◆ **ACTION ITEM**
Copy the lines word for word, starting with the line that contains "Чтобы заказать Изолонтейп" and continuing through the end of the items, both ends included. Leave out the pictures.

◆ **RECORDS PROVIDED**
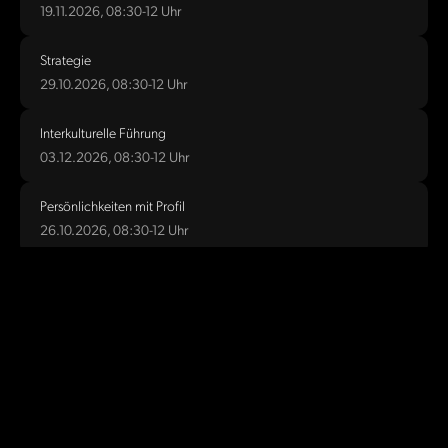
19.11.2026, 08:30-12 Uhr
Strategie
29.10.2026, 08:30-12 Uhr
Interkulturelle Führung
03.12.2026, 08:30-12 Uhr
Persönlichkeiten mit Profil
26.10.2026, 08:30-12 Uhr
Optimierter Content für KI-Sichtbarkeit
07.10.2026, 08:30-12 Uhr
Souveränes Auftreten
KI & Leadership
12.10.2026, 08:30-12 Uhr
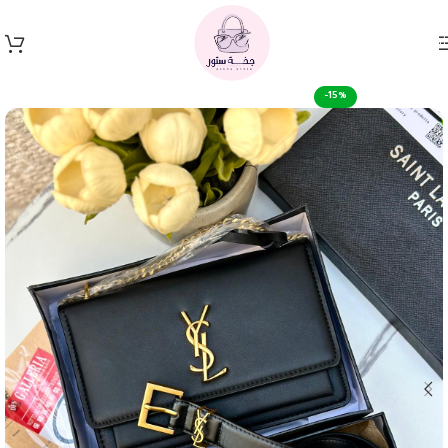
Skip to navigation
Skip to main content
-15%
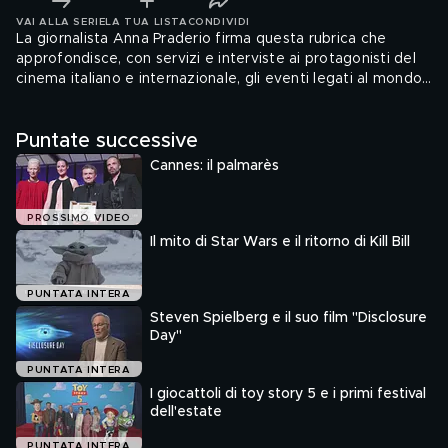
VAI ALLA SERIE
LA TUA LISTA
CONDIVIDI
La giornalista Anna Praderio firma questa rubrica che
approfondisce, con servizi e interviste ai protagonisti del
cinema italiano e internazionale, gli eventi legati al mondo
dello spettacolo.
Puntate successive
Cannes: il palmarès
PROSSIMO VIDEO
Il mito di Star Wars e il ritorno di Kill Bill
PUNTATA INTERA
Steven Spielberg e il suo film "Disclosure
Day"
PUNTATA INTERA
I giocattoli di toy story 5 e i primi festival
dell'estate
PUNTATA INTERA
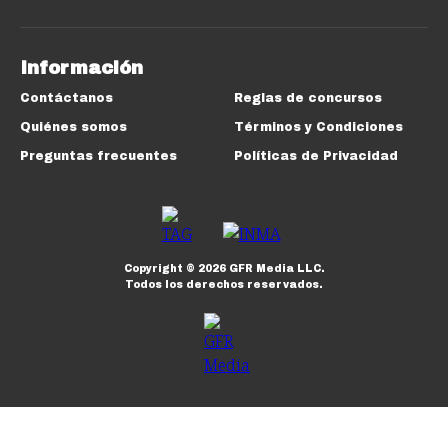
Información
Contáctanos
Reglas de concursos
Quiénes somos
Términos y Condiciones
Preguntas frecuentes
Políticas de Privacidad
Copyright ©
2026
GFR Media LLC.
Todos los derechos reservados.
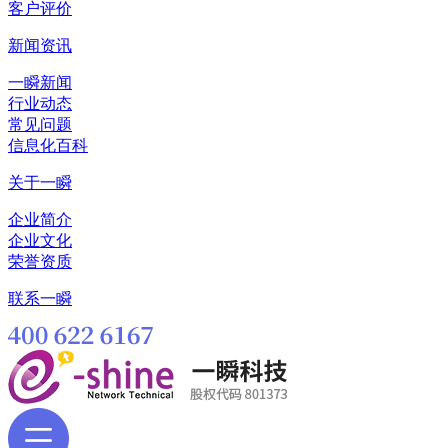
客户评价
新闻资讯
一瞬新闻
行业动态
常见问题
信息化百科
关于一瞬
企业简介
企业文化
荣誉资质
联系一瞬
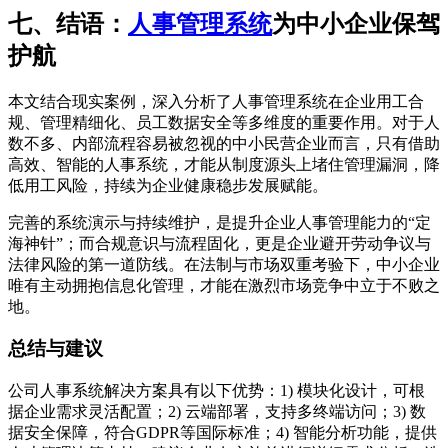
七、结语：
人事管理系统
为中小企业保驾
护航
本文结合现实案例，深入分析了人事管理系统在企业用工合
规、管理精细化、员工数据安全等多维度的重要作用。对于人
数不多、内部流程容易被忽视的中小民营企业而言，只有借助
高效、智能的人事系统，才能从制度源头上堵住管理漏洞，降
低用工风险，持续为企业健康稳步发展赋能。
完善的系统演示与持续维护，是提升企业人事管理能力的“定
海神针”；而合规意识与流程固化，更是企业避开劳动争议与
法律风险的第一道防线。在法制与市场双重考验下，中小企业
唯有主动拥抱信息化管理，才能在激烈市场竞争中立于不败之
地。
总结与建议
公司人事系统解决方案具有以下优势：1) 模块化设计，可根
据企业需求灵活配置；2) 云端部署，支持多终端访问；3) 数
据安全保障，符合GDPR等国际标准；4) 智能分析功能，提供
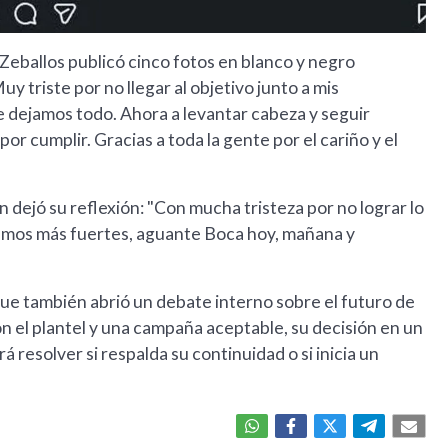
 Zeballos publicó cinco fotos en blanco y negro
triste por no llegar al objetivo junto a mis
 dejamos todo. Ahora a levantar cabeza y seguir
or cumplir. Gracias a toda la gente por el cariño y el
 dejó su reflexión: "Con mucha tristeza por no lograr lo
emos más fuertes, aguante Boca hoy, mañana y
o que también abrió un debate interno sobre el futuro de
 el plantel y una campaña aceptable, su decisión en un
á resolver si respalda su continuidad o si inicia un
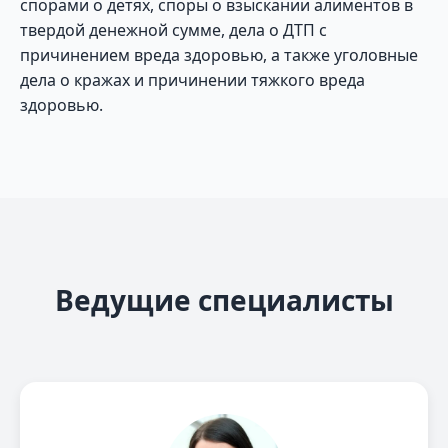
спорами о детях, споры о взыскании алиментов в
твердой денежной сумме, дела о ДТП с
причинением вреда здоровью, а также уголовные
дела о кражах и причинении тяжкого вреда
здоровью.
Ведущие специалисты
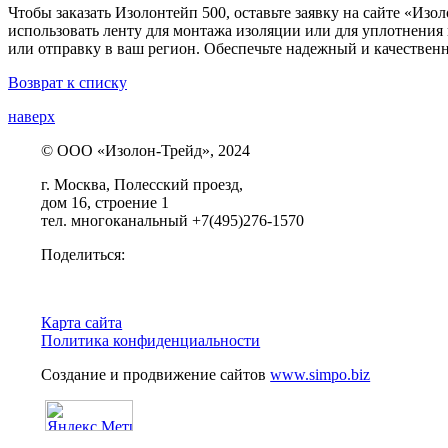
Чтобы заказать Изолонтейп 500, оставьте заявку на сайте «Изо
использовать ленту для монтажа изоляции или для уплотнения
или отправку в ваш регион. Обеспечьте надежный и качестве
Возврат к списку
наверх
© ООО «Изолон-Трейд», 2024
г. Москва, Полесский проезд,
дом 16, строение 1
тел. многоканальный +7(495)276-1570
Поделиться:
Карта сайта
Политика конфиденциальности
Создание и продвижение сайтов
www.simpo.biz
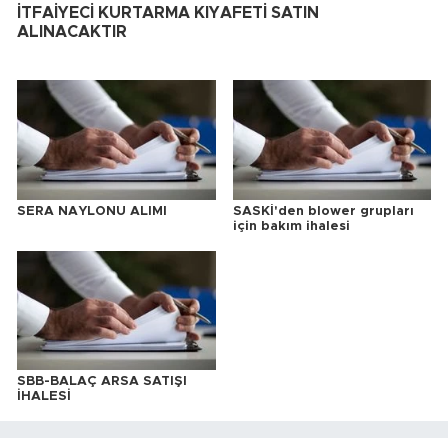
İTFAİYECİ KURTARMA KIYAFETİ SATIN
ALINACAKTIR
SERA NAYLONU ALIMI
SASKİ'den blower grupları
için bakım ihalesi
SBB-BALAÇ ARSA SATIŞI
İHALESİ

◆ **REPLY TO THE TASK**
Чтобы заказать Изолонтейп 500, оставьте заявку на сайте «Изо
использовать ленту для монтажа изоляции или для уплотнения
или отправку в ваш регион. Обеспечьте надежный и качестве
Возврат к списку
наверх
© ООО «Изолон-Трейд», 2024
г. Москва, Полесский проезд,
дом 16, строение 1
тел. многоканальный +7(495)276-1570
Поделиться:
Карта сайта
Политика конфиденциальности
Создание и продвижение сайтов
www.simpo.biz
İTFAİYECİ KURTARMA KIYAFETİ SATIN
ALINACAKTIR
SERA NAYLONU ALIMI
SASKİ'den blower grupları
için bakım ihalesi
SBB-BALAÇ ARSA SATIŞI
İHALESİ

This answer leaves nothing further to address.